IBD has been categorized as “familial,” which means there is no guarantee that I’ll pass it on to the next generation. According to the Crohn’s and Colitis Foundation of America (CCFA), one million Americans have IBD, equally divided between two forms—Crohn’s, a disease that afflicts the digestive tract anywhere from the mouth to the anus, and colitis, which causes inflammation in the large bowel. Doctors have known for 30 years of the prevalence of inflammatory bowel disease in the Jewish population, and particularly in Ashkenazi Jews. According to Dr. David Rubin, a gastroenterologist at the University of Chicago Hospital, the incidence among Ashkenazi Jews is five times higher than that of the non-Jewish Caucasian population. Researchers have recently detected at least five genes associated with Crohn’s, said Rubin, who hopes more genetic studies will be carried out.
Although I’ve had colitis for half my life, I have managed to avoid surgery. Medications have controlled my flare-ups. But I know many others, especially those with Crohn’s, who have not been so fortunate. Miranda Gold, for one, a social worker in New York City who has undergone four surgeries.
“I think I’m a medical miracle. I have about a foot of intestine left,” she said. Surgeons have cut a total of more than 20 feet from Gold’s small intestine over 15 years. Each operation attempts to remove inflamed sections, but at the reconnection point inflammation often recurs, therefore necessitating further surgeries.
Miranda and I have both been fortunate to develop close relationships with people who understand our disease.

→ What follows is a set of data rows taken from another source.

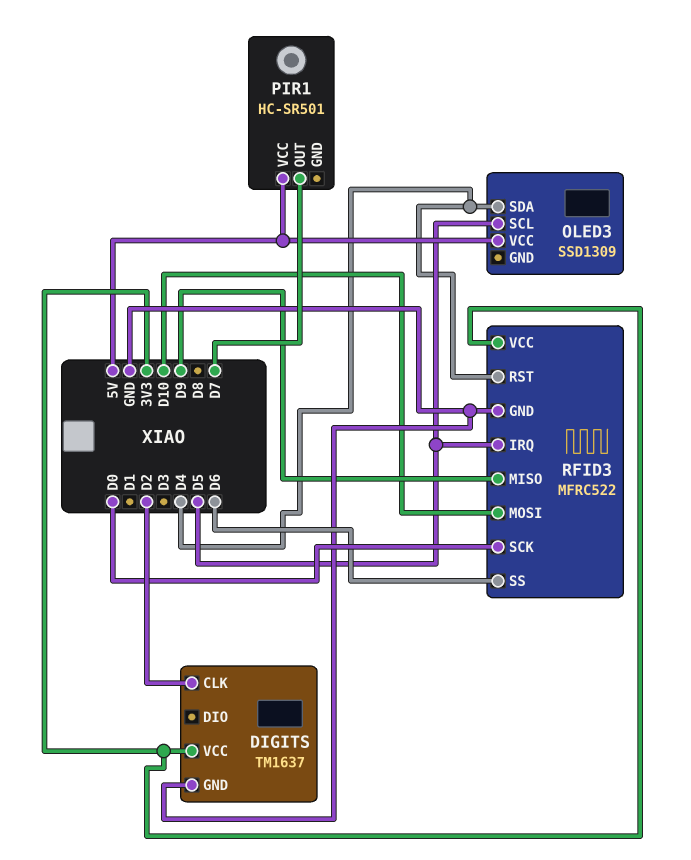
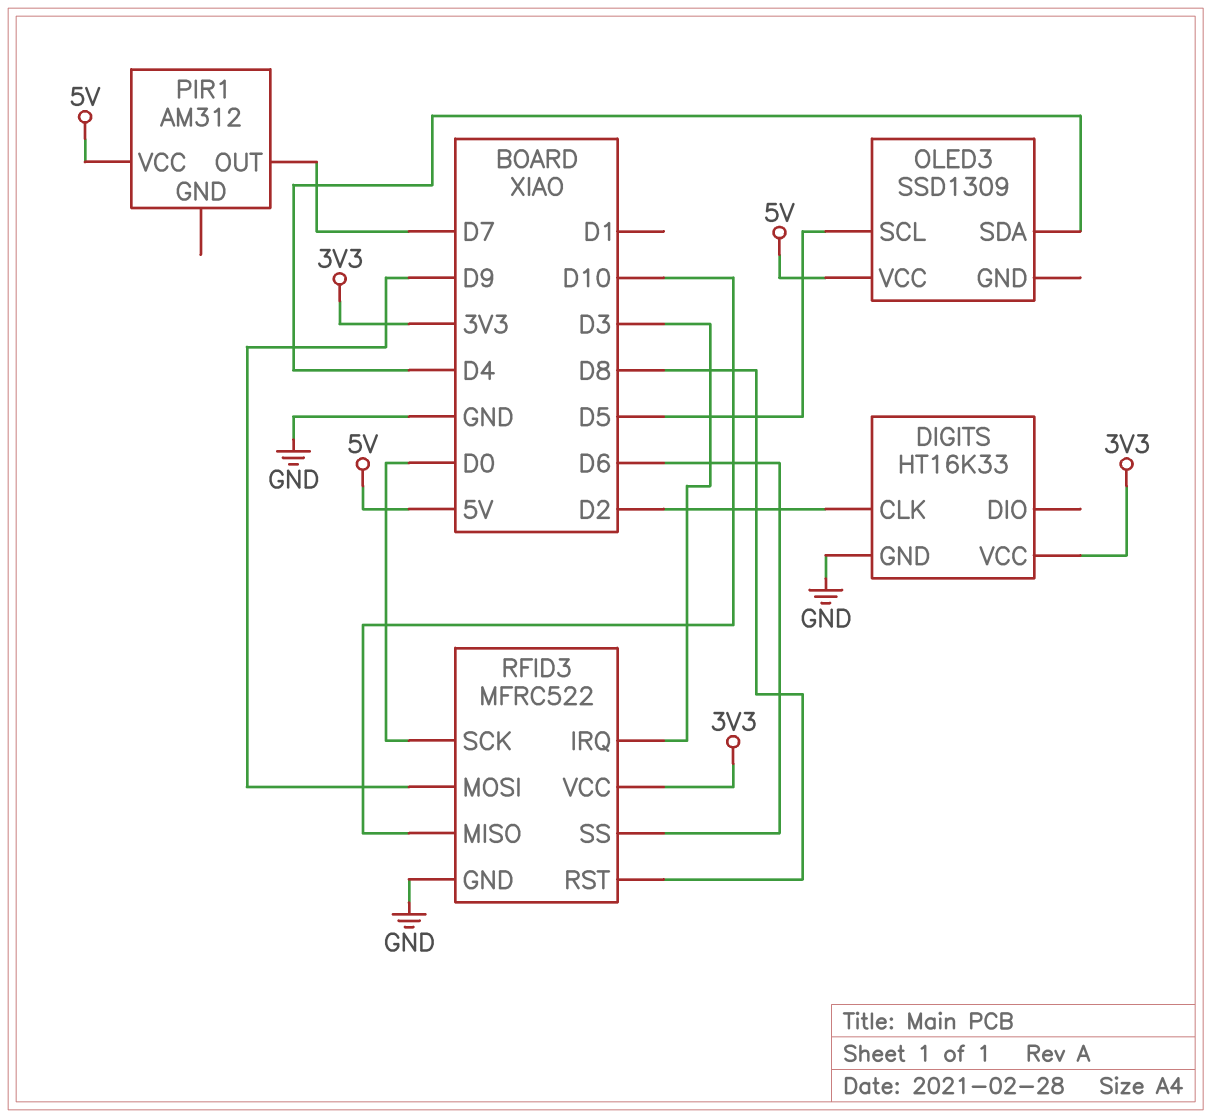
DIGITS: TM1637 -> HT16K33
PIR1: HC-SR501 -> AM312
RFID3 pin IRQ: D5 -> D3
RFID3 pin MISO: D9 -> D10
RFID3 pin MOSI: D10 -> D9
RFID3 pin RST: D4 -> D8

I recently married a man to whom I disclosed and described my symptoms early in our relationship. He’s been sensitive to my potentially embarrassing moments. While we haven’t had to make trips to the hospital together, I have had minor flare-ups that have necessitated his pulling the car over fast, so that I could get to a rest room in a hurry. Crohn’s is a real test of any deep relationship. Arthur Freeman, an assistant social worker and friend of Miranda’s since childhood has learned a lot about Crohn’s disease through her. Searching out a bathroom in every location in advance becomes routine, he said. Worrying about not finding the bathroom on time or leaving it with unpleasant smells creates a constant sense of embarrassment for many people with this disease.
“To use the bathroom once a day is one thing,” Arthur said, “but to have to use it 28 times a day is another. It just sets you up for shame, I think at the deepest level. Humans do not want to smell bad. To have a disease that has to do with elimination is categorically different than having, say, a respiratory disease where there’s no shame.”